Before we start, make sure your SNORT guest is off and the bridge interface that you want to use for packet sniffing is down. Getting the packets to flow properly requires a very specific sequence and failure to do that will only result in frustration and confusion.
First Step (on KVM Host):
Edit /etc/network/interfaces to reflect for NIC2 (eth3 in my case):
auto eth3 iface eth3 inet manual #SNORT Interface auto br3 iface br3 inet manual bridge_ports eth3 bridge_stp off
Bring up br3
I’ll need to test it, but you may ensure the host doesn’t get an address on that interface by adding in a line: address 0.0.0.0
Now, the tricky part is to get the traffic to show in the guest. On the host, just to make sure your port mirroring is working properly, do:
sudo tcpdump -i br3
You should see a ton of traffic if configured properly.

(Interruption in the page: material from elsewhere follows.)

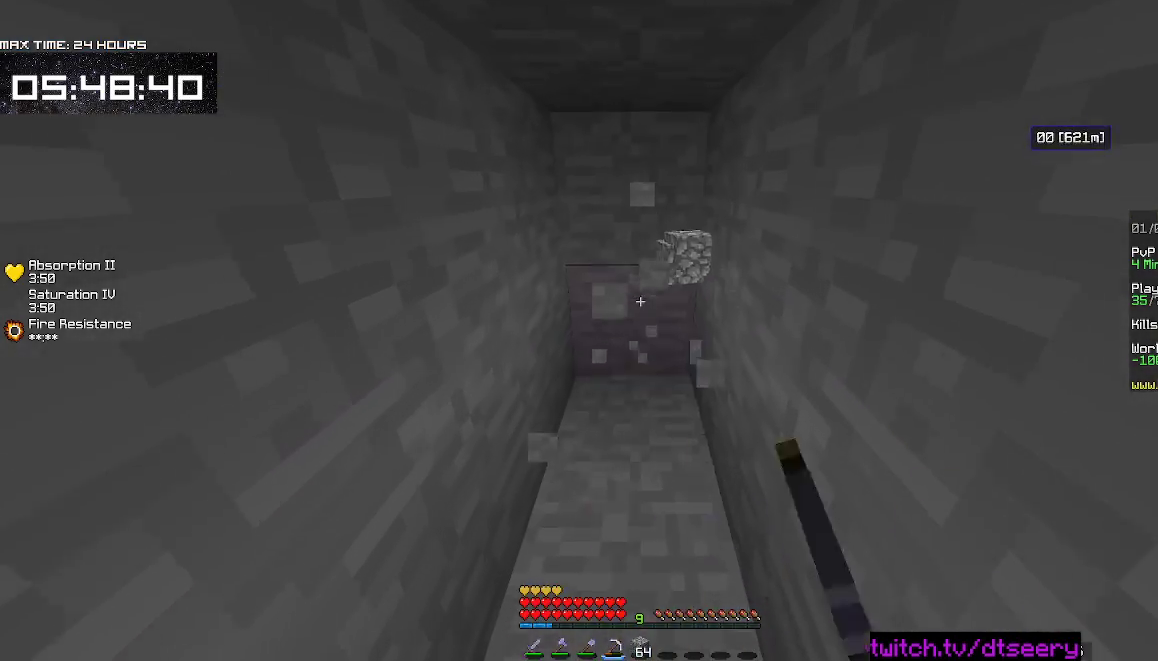
{"keys": ["w"], "mouse": ["left", "right"], "events": []}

Now, to get the traffic not destined for the host to go to the guest (SNORT), type in:
brctl setageing br3 0 brctl setfd br3 0
Now, if you boot up your guest (it should have two interfaces), you should be able to tcpdump -i eth# and it will show the same large amount of traffic. The above is manual and will not persist across reboots.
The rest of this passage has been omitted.